In the specific scenario it does stack up against suppliers, when you are at scale, nothing is cheap, apart from cheap crap. what I agree with is that Powerapps is not the best platform you can get for you money, so building a case, yes, going for it in production - maybe not so much.
besides, if case building was that difficult, marketing wouldn't exist : )
Time for another round of grumbles (not a good week for me! 🙄)
Client wanted a minor modification to an existing Flow (that has run fine for months) that uses the v1 Outlook connector. Made the change, Flow reported it was running, I could see the emails being sent. However, turns out the emails were no longer being delivered to external (to the org) email addresses! Not even sure how that is possible but I have the evidence of dozens of emails if anyone wants to challenge this.
Reverted to a saved copy from before making the changes, but this had the same problem! Only option, change the Flow to use the V2 Outlook connector, but that does not support the 'Send As' functionality, so now all the emails are coming from the service account until we can put a work-around in place.
At the same time as this I was working on another App which uses D365 connector (we tried migrating to CDS connector but it is too buggy). Modified an entity, removed and re-added the connection to that entity in the App but started getting lots of runtime errors. Solution was to remove and re-add every entity connection, even though they had not been modified.
Even at the old price for Power Platform (i.e. most features free with O365) I'm starting to think that the total cost of development, maintenance and downtime (over the App lifecycle) exceeds the competition for any halfway complex app.
So we took the consequence of the new licensing model and replaced our entire backlog of PowerApps projects, and made it into Django projects. We finished the first project within a month and now how it running it production (hosted as an app service on Azure). The project will also work as the template for the coming projects, which should decrease the development time. It took time to get flying but it seems like the right approach considering we can now develop real web-apps rapidly, and do not have to pay licenses to add extra users. Everyone is validated against our Active Directory and everyone is happy. Goodbye PowerApps.

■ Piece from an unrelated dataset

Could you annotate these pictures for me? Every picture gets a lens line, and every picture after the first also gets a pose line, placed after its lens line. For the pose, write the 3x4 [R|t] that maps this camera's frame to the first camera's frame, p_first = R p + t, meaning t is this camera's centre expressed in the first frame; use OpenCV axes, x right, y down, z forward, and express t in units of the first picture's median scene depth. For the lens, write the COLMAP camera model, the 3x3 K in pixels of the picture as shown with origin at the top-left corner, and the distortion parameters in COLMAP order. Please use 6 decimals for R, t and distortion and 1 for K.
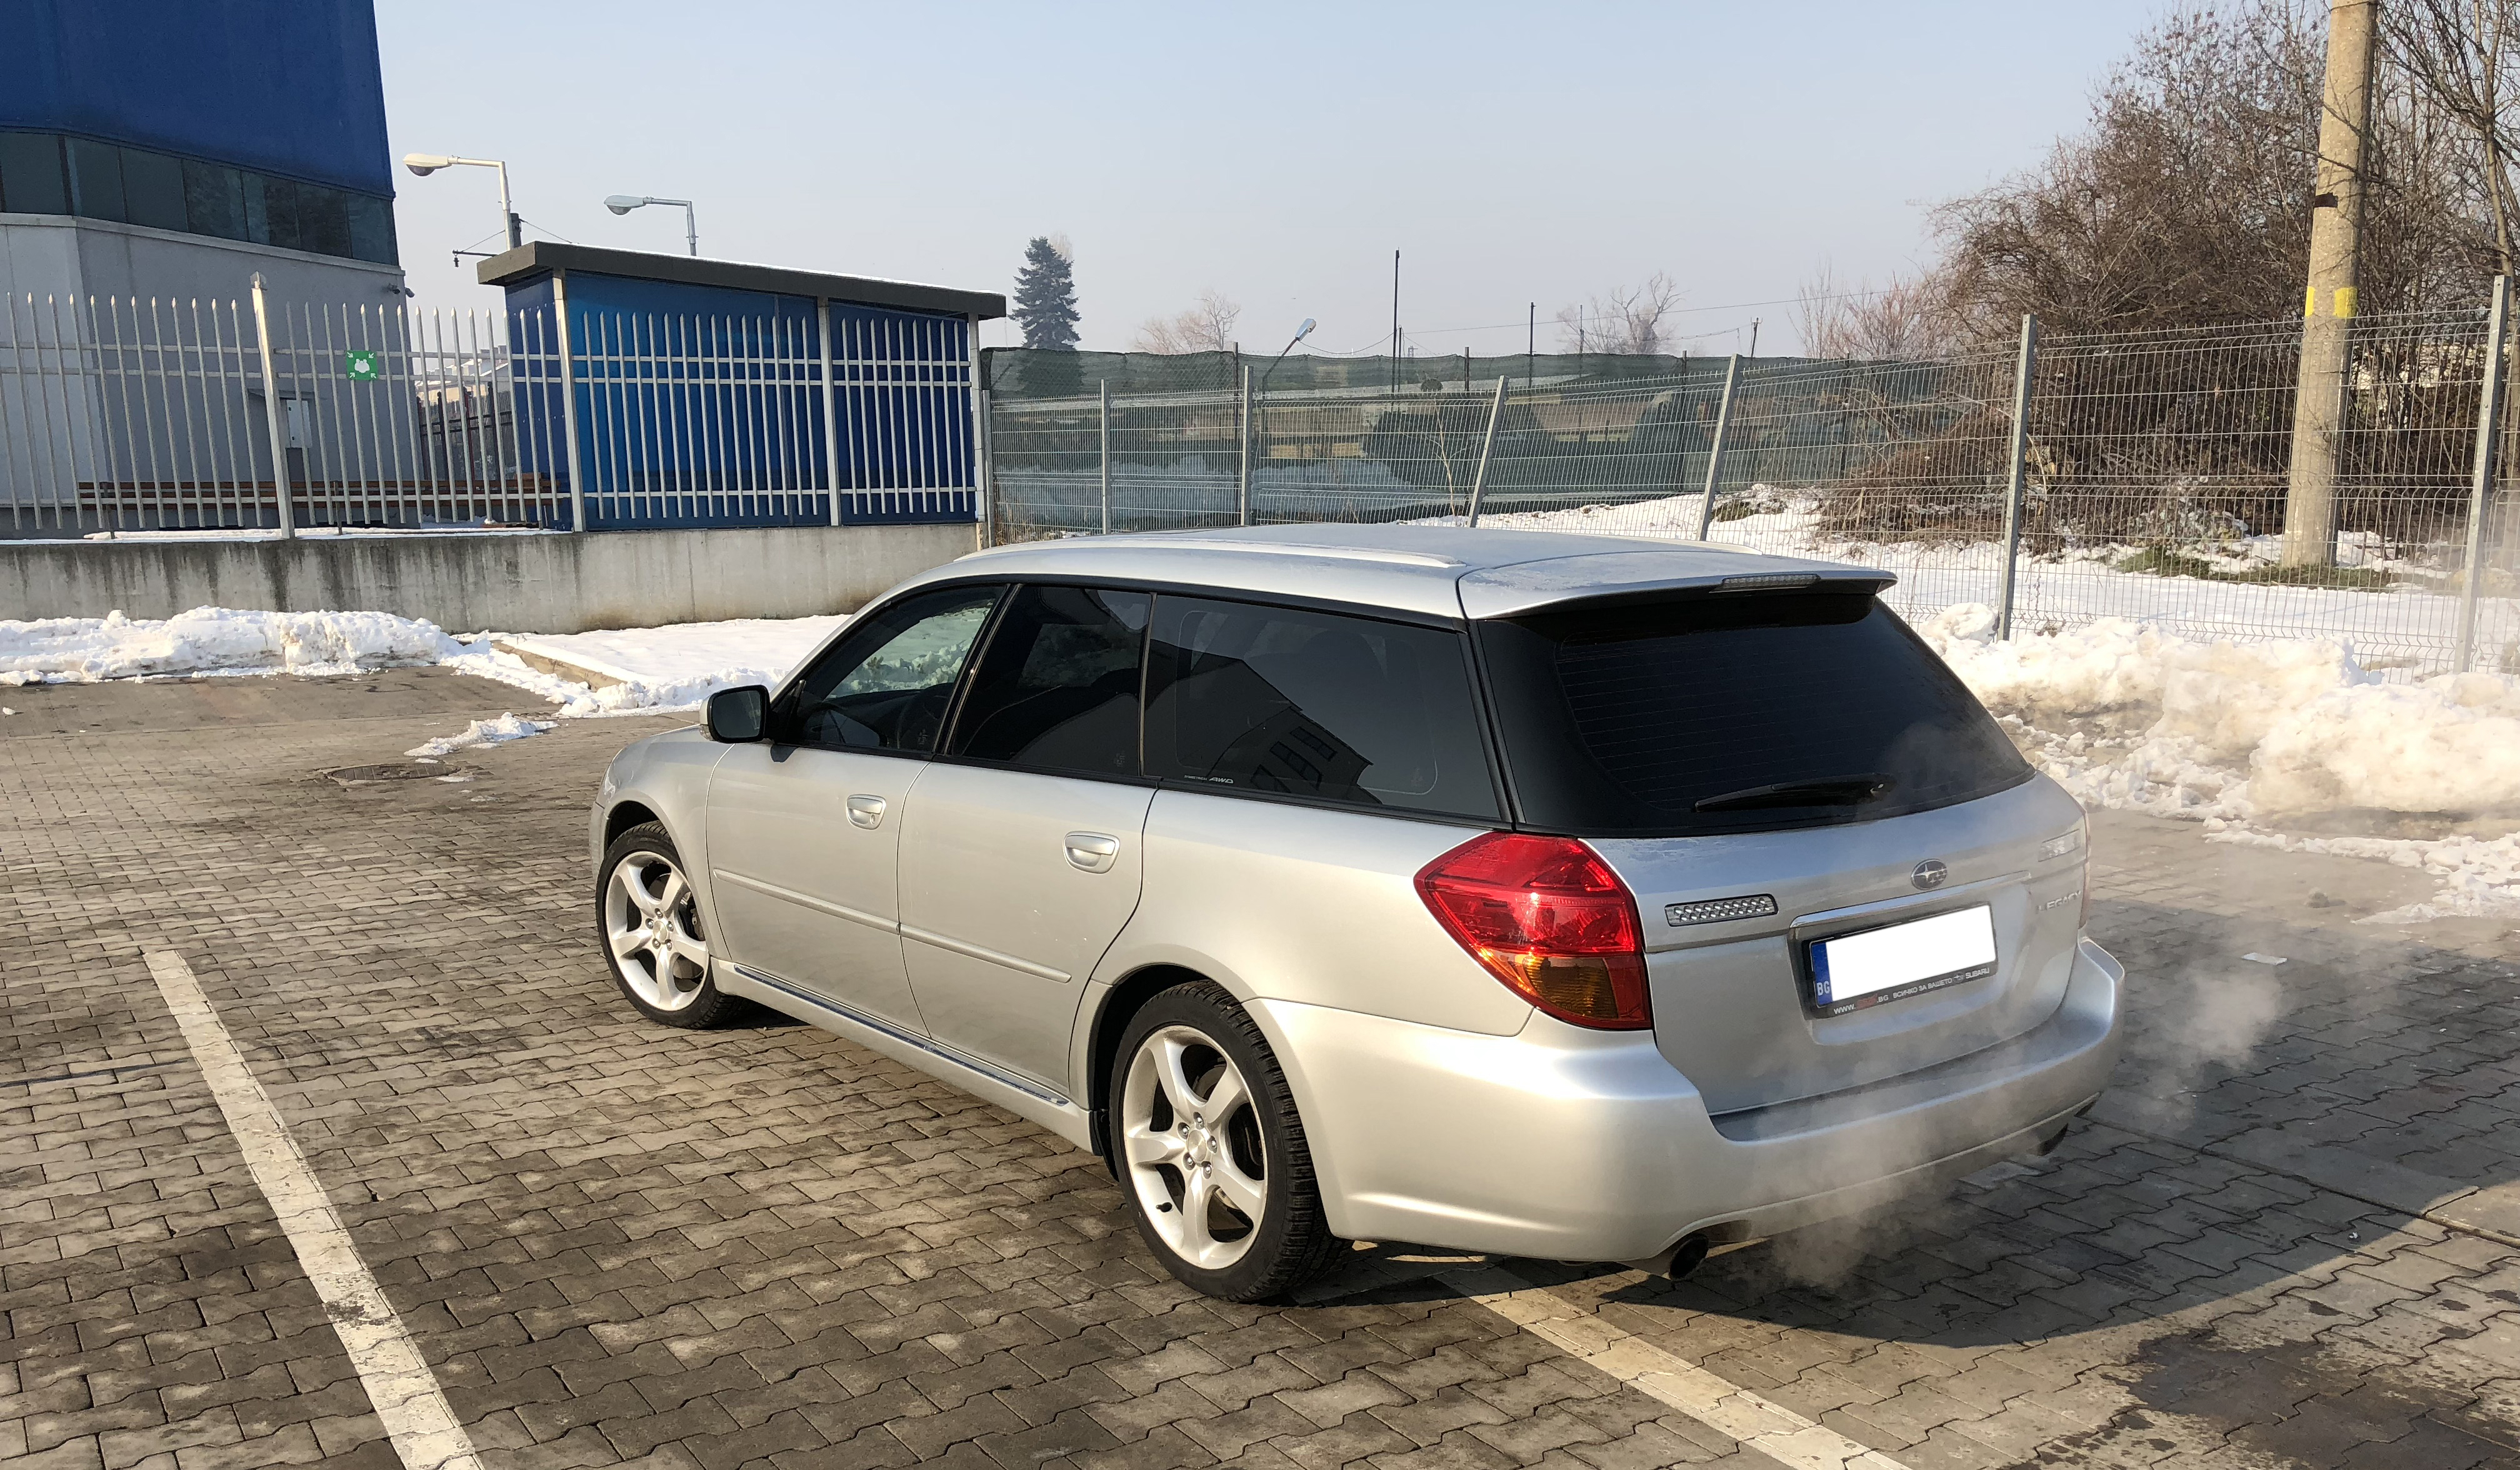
lens RADIAL K [[2069.2, 0, 1264.5], [0, 2069.2, 890.1], [0, 0, 1]] dist [0.012830, 0.000600]
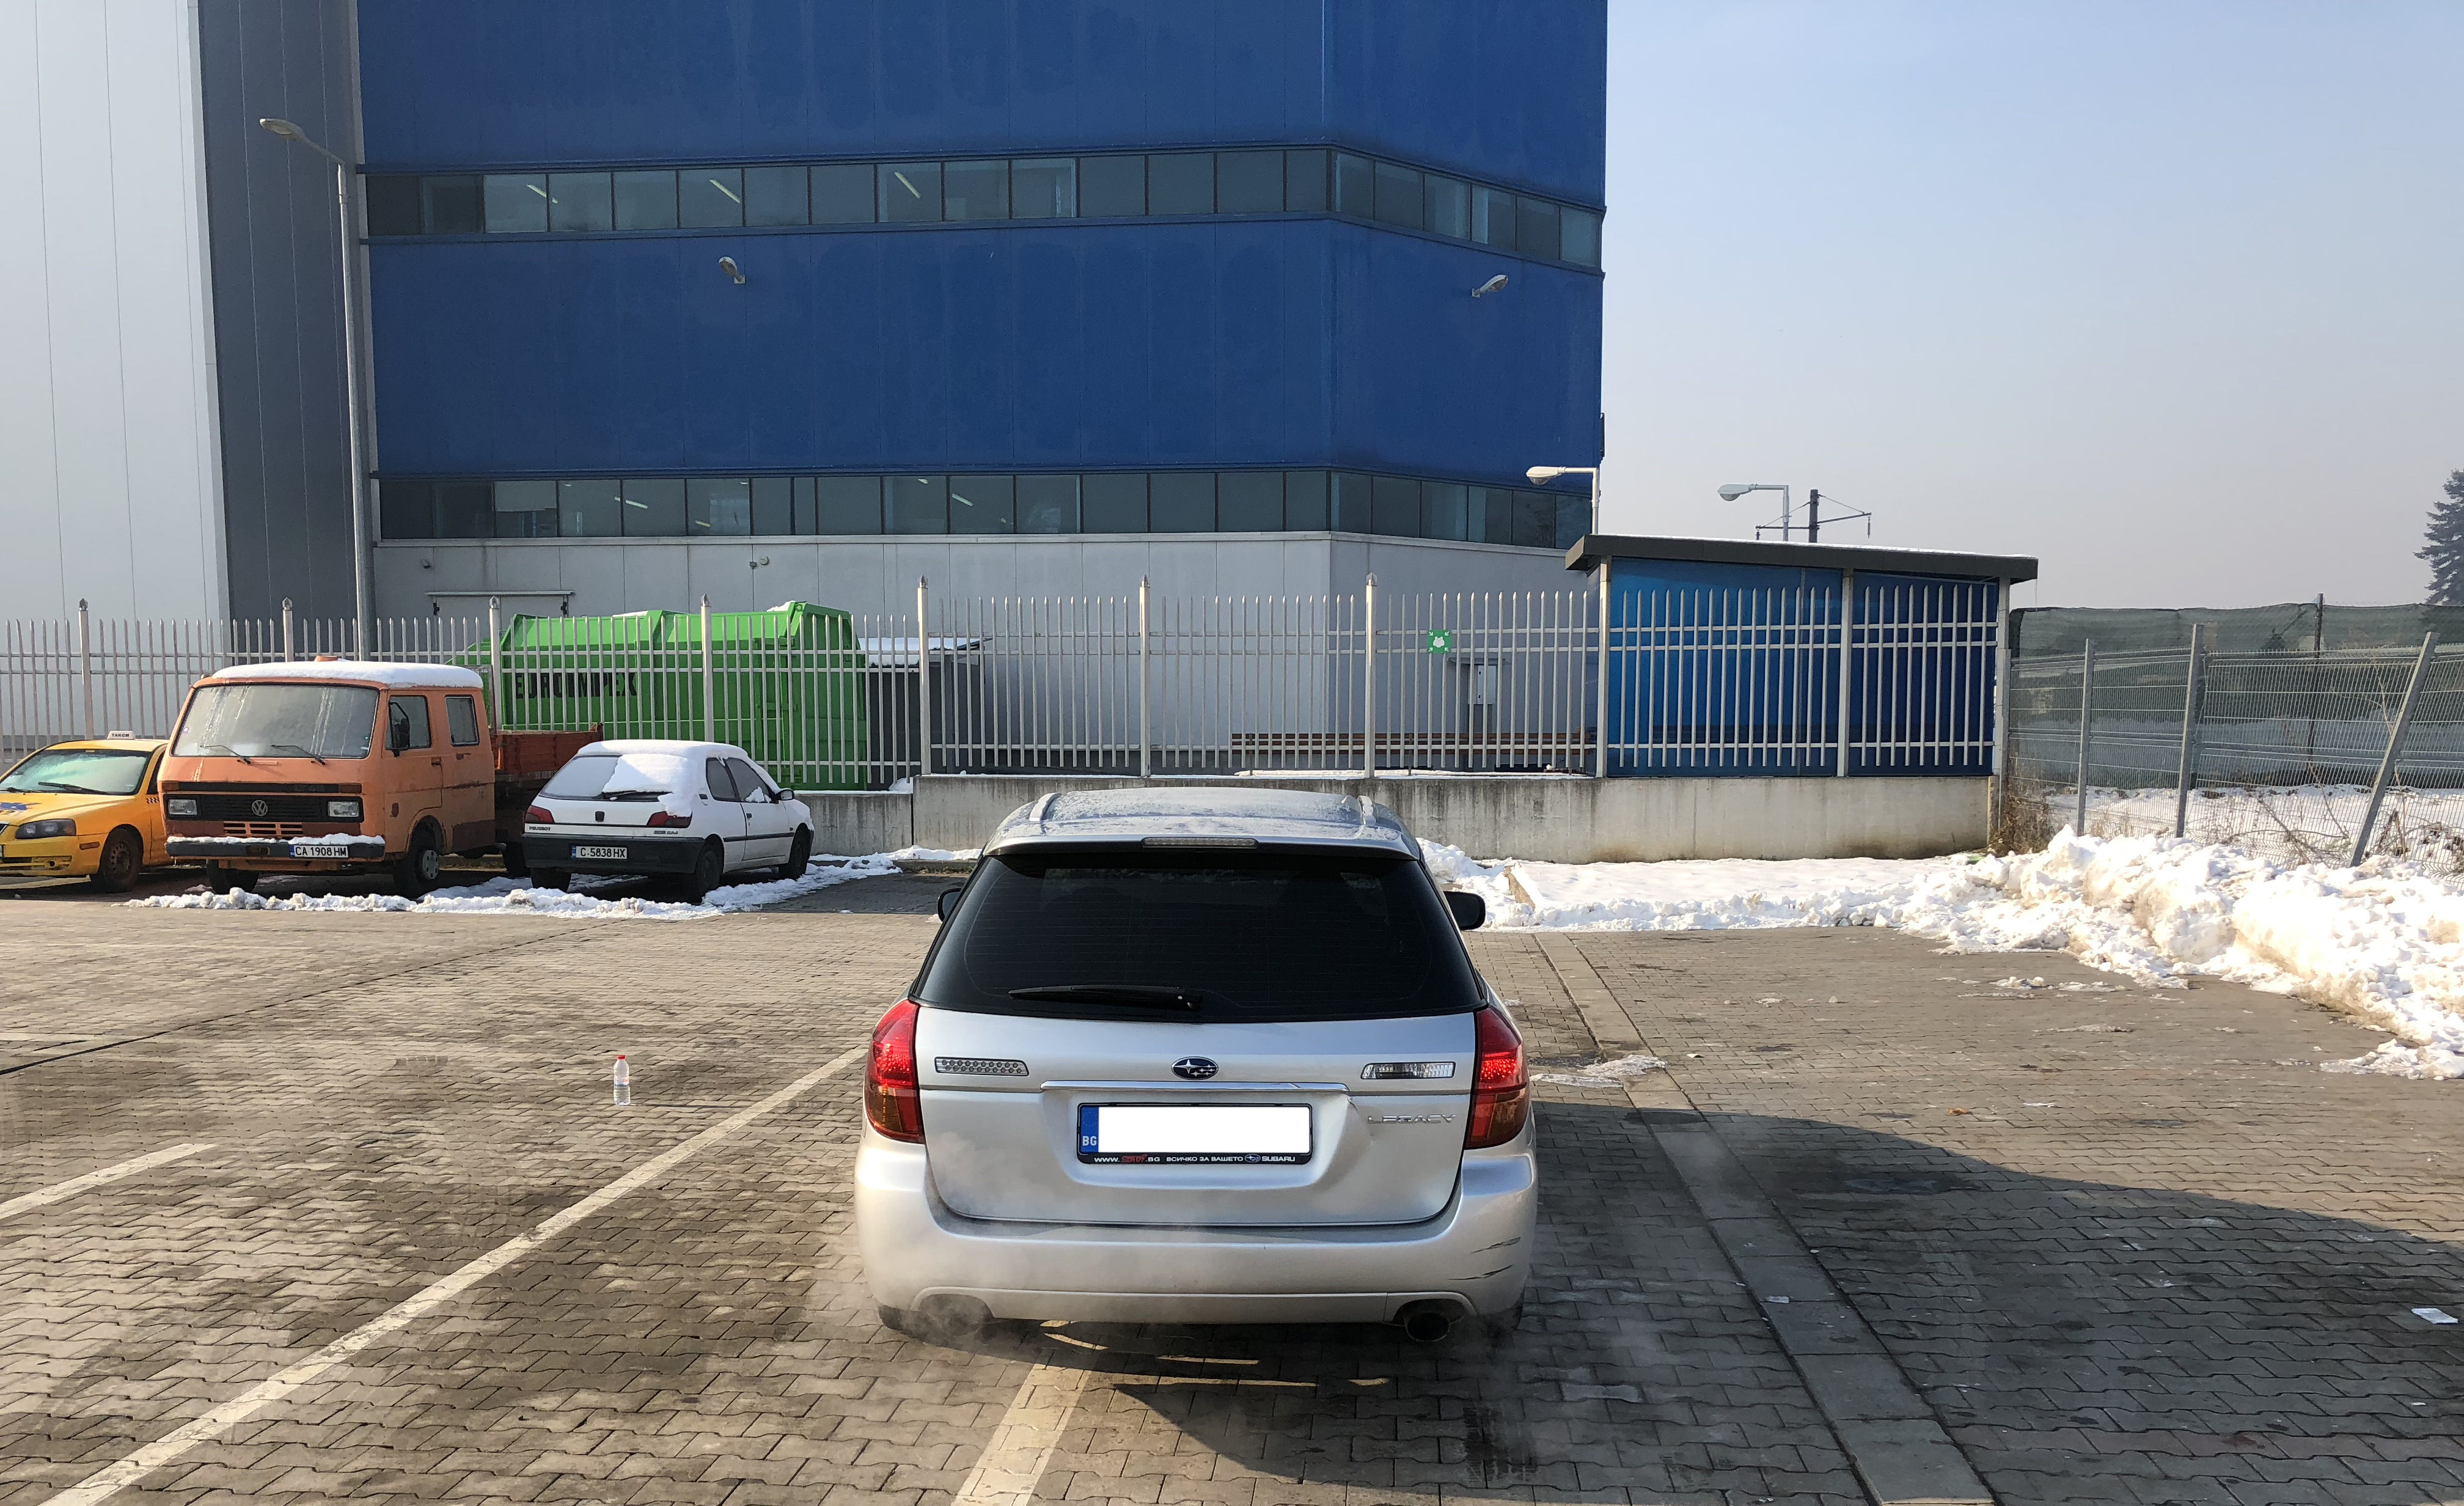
lens RADIAL K [[1980.9, 0, 1227.7], [0, 1980.9, 934.1], [0, 0, 1]] dist [0.002760, -0.004793]
pose [[0.789141, 0.069984, -0.610212, 0.194964], [-0.125750, 0.990852, -0.048984, -0.005704], [0.601201, 0.115390, 0.790723, 0.009089]]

I can't seem to find the answer for this online.
a) The Power Automate Per Flow plan entitles us to use Business Process Flows. For a user to take part in a Business Process Flow, they need a Model Driven App. Can you access the Business Process through a Model Driven App if you only have Power Apps Office 365 seeded licenses?
b) The Power Automate Per Flow plan entitles us to use Premium Connectors, Custom Connectors and Data Gateways. Can you use a Canvas app (through an O365 seeded license) to access Flow who then in turn connects to all of these, or would you still need a PowerApp standalone plan?
Thank you very much everyone, have a great day.
What is the ruling for apps created prior to Oct 2019, but the SQL connector has been modified and changed after that date?